## [EXERCISE INSTRUCTIONS]
Check each line of the records below and collect those that include the word "kinases".

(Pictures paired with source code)
++++++
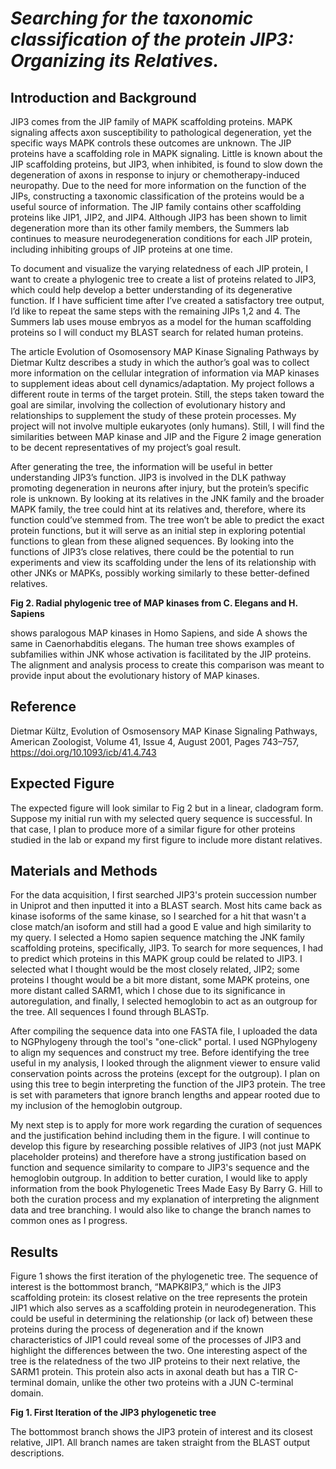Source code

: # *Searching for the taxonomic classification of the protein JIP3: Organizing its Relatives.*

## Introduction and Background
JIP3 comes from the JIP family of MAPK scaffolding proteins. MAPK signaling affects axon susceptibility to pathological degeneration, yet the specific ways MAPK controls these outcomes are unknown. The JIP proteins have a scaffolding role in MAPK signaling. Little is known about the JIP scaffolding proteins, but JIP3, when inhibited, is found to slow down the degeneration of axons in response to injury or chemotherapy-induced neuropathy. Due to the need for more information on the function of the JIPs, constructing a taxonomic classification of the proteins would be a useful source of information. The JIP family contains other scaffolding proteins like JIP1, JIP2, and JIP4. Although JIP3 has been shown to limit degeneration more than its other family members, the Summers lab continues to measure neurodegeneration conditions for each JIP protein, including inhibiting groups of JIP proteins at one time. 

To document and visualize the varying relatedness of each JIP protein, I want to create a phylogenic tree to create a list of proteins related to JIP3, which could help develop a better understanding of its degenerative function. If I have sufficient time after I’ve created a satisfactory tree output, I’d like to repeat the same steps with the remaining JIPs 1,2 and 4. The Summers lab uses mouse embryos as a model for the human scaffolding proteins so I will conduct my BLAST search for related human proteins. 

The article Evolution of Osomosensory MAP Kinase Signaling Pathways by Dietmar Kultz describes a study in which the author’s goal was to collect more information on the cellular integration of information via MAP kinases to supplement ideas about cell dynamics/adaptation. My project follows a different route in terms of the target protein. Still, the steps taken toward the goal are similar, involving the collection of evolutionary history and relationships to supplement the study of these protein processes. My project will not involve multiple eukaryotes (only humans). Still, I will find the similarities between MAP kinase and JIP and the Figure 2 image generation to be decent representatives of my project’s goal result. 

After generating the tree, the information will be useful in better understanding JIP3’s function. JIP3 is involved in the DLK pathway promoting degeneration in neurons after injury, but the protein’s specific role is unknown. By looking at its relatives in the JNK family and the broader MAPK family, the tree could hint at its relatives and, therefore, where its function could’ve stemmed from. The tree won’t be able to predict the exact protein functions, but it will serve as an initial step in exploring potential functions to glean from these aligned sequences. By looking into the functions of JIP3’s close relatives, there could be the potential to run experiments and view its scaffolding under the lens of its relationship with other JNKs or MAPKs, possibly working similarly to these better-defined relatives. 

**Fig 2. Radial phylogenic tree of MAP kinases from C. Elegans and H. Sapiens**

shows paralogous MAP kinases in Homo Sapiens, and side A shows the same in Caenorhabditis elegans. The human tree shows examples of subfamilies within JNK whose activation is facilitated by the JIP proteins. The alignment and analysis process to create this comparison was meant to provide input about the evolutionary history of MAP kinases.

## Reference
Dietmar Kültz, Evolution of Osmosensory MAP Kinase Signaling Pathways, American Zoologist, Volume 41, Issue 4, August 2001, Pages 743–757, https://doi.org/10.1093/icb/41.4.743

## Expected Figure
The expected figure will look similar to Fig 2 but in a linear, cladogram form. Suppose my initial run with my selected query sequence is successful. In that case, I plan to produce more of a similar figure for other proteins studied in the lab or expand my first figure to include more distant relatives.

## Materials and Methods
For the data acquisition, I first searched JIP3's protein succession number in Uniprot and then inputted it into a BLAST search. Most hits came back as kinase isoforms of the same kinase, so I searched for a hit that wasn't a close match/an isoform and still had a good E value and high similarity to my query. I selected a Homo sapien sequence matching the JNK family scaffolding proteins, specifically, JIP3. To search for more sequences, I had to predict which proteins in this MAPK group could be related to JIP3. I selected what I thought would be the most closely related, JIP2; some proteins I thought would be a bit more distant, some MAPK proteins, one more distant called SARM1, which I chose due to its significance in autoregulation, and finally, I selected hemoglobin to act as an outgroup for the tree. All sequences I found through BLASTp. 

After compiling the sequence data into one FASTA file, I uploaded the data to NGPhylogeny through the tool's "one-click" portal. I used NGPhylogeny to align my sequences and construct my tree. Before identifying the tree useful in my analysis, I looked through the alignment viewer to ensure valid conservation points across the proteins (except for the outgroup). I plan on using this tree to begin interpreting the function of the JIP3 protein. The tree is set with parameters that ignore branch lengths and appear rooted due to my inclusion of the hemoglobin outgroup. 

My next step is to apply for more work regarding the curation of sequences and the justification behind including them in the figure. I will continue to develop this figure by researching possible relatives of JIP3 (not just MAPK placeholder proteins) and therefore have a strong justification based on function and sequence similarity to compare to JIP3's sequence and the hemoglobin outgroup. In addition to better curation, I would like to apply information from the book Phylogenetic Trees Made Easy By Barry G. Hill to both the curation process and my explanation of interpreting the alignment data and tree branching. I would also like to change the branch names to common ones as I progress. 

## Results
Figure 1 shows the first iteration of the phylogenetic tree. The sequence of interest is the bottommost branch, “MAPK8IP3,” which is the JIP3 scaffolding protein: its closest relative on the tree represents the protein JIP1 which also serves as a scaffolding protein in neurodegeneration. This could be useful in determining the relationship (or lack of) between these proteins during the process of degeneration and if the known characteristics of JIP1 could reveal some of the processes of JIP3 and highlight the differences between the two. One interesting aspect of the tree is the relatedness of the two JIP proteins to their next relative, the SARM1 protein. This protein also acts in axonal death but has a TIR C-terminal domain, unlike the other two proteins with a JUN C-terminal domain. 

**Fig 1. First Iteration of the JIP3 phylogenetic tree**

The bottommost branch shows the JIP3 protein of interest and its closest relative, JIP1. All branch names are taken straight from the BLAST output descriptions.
++++++
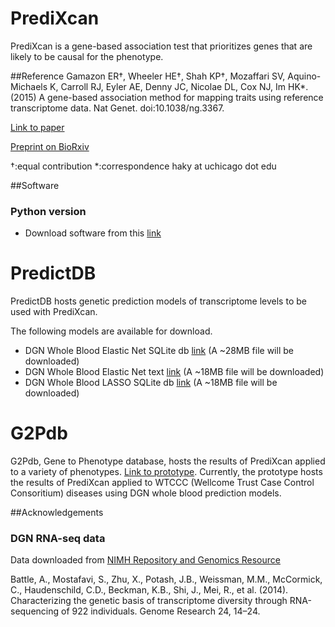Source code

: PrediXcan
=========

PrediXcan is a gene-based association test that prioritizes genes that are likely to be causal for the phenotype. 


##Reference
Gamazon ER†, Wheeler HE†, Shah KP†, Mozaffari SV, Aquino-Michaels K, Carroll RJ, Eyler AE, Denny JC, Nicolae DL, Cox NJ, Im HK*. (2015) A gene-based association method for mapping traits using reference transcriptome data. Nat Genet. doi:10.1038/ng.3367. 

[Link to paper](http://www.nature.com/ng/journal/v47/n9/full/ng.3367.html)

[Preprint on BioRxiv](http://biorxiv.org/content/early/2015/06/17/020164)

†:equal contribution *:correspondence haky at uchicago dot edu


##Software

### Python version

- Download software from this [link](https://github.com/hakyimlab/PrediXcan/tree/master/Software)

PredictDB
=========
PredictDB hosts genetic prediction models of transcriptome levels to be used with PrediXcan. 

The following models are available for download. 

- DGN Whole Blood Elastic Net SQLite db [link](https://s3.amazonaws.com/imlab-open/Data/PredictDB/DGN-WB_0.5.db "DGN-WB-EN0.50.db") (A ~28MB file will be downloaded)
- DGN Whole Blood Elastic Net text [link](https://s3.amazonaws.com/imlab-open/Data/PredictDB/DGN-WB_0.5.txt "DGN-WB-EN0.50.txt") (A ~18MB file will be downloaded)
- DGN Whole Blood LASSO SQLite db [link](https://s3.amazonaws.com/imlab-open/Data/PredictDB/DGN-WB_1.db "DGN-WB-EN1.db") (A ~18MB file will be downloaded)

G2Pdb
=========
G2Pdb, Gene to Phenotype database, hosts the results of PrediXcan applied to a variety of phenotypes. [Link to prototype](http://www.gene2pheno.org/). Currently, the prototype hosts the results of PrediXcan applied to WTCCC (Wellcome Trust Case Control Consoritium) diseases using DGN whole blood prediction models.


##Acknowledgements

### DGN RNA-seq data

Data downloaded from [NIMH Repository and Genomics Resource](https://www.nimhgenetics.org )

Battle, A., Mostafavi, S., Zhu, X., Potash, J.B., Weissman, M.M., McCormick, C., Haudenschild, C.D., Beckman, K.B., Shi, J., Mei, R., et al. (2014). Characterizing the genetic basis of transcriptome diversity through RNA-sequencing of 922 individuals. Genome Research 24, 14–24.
++++++
## [RESPONSE TO THIS EXERCISE]
The article Evolution of Osomosensory MAP Kinase Signaling Pathways by Dietmar Kultz describes a study in which the author’s goal was to collect more information on the cellular integration of information via MAP kinases to supplement ideas about cell dynamics/adaptation. My project follows a different route in terms of the target protein. Still, the steps taken toward the goal are similar, involving the collection of evolutionary history and relationships to supplement the study of these protein processes. My project will not involve multiple eukaryotes (only humans). Still, I will find the similarities between MAP kinase and JIP and the Figure 2 image generation to be decent representatives of my project’s goal result. 
**Fig 2. Radial phylogenic tree of MAP kinases from C. Elegans and H. Sapiens**
shows paralogous MAP kinases in Homo Sapiens, and side A shows the same in Caenorhabditis elegans. The human tree shows examples of subfamilies within JNK whose activation is facilitated by the JIP proteins. The alignment and analysis process to create this comparison was meant to provide input about the evolutionary history of MAP kinases.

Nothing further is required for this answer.